▶ [SOURCE MATERIAL]
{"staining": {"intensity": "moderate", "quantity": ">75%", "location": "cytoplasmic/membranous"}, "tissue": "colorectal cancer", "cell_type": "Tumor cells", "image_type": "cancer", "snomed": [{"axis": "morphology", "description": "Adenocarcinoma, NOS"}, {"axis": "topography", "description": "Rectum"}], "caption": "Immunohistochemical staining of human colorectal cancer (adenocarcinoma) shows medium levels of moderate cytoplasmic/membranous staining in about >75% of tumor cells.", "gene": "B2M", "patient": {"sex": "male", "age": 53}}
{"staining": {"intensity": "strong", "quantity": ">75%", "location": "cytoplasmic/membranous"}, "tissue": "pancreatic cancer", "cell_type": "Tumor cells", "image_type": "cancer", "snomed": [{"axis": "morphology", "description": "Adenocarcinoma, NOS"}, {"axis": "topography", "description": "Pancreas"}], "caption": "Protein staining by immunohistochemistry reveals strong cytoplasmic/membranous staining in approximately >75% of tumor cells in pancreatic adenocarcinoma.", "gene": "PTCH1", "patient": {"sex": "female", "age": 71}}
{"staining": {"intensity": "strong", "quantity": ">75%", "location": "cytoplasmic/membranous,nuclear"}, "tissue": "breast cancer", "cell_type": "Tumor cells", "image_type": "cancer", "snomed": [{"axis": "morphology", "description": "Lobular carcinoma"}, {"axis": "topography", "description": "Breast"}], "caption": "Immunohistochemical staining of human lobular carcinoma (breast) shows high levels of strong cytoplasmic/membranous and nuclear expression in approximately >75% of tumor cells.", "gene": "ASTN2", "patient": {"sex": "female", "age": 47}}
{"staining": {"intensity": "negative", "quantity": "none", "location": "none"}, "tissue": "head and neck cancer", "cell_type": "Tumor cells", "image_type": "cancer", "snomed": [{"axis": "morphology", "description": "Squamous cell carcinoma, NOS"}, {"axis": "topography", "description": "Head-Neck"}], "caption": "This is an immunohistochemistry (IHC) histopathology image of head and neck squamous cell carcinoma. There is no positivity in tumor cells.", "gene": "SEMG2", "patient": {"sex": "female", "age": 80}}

▶ [DESCRIPTION OF THE TASK]
Return the data in its entirety, exactly as given.

▶ [EXERCISE RESULT]
{"staining": {"intensity": "moderate", "quantity": ">75%", "location": "cytoplasmic/membranous"}, "tissue": "colorectal cancer", "cell_type": "Tumor cells", "image_type": "cancer", "snomed": [{"axis": "morphology", "description": "Adenocarcinoma, NOS"}, {"axis": "topography", "description": "Rectum"}], "caption": "Immunohistochemical staining of human colorectal cancer (adenocarcinoma) shows medium levels of moderate cytoplasmic/membranous staining in about >75% of tumor cells.", "gene": "B2M", "patient": {"sex": "male", "age": 53}}
{"staining": {"intensity": "strong", "quantity": ">75%", "location": "cytoplasmic/membranous"}, "tissue": "pancreatic cancer", "cell_type": "Tumor cells", "image_type": "cancer", "snomed": [{"axis": "morphology", "description": "Adenocarcinoma, NOS"}, {"axis": "topography", "description": "Pancreas"}], "caption": "Protein staining by immunohistochemistry reveals strong cytoplasmic/membranous staining in approximately >75% of tumor cells in pancreatic adenocarcinoma.", "gene": "PTCH1", "patient": {"sex": "female", "age": 71}}
{"staining": {"intensity": "strong", "quantity": ">75%", "location": "cytoplasmic/membranous,nuclear"}, "tissue": "breast cancer", "cell_type": "Tumor cells", "image_type": "cancer", "snomed": [{"axis": "morphology", "description": "Lobular carcinoma"}, {"axis": "topography", "description": "Breast"}], "caption": "Immunohistochemical staining of human lobular carcinoma (breast) shows high levels of strong cytoplasmic/membranous and nuclear expression in approximately >75% of tumor cells.", "gene": "ASTN2", "patient": {"sex": "female", "age": 47}}
{"staining": {"intensity": "negative", "quantity": "none", "location": "none"}, "tissue": "head and neck cancer", "cell_type": "Tumor cells", "image_type": "cancer", "snomed": [{"axis": "morphology", "description": "Squamous cell carcinoma, NOS"}, {"axis": "topography", "description": "Head-Neck"}], "caption": "This is an immunohistochemistry (IHC) histopathology image of head and neck squamous cell carcinoma. There is no positivity in tumor cells.", "gene": "SEMG2", "patient": {"sex": "female", "age": 80}}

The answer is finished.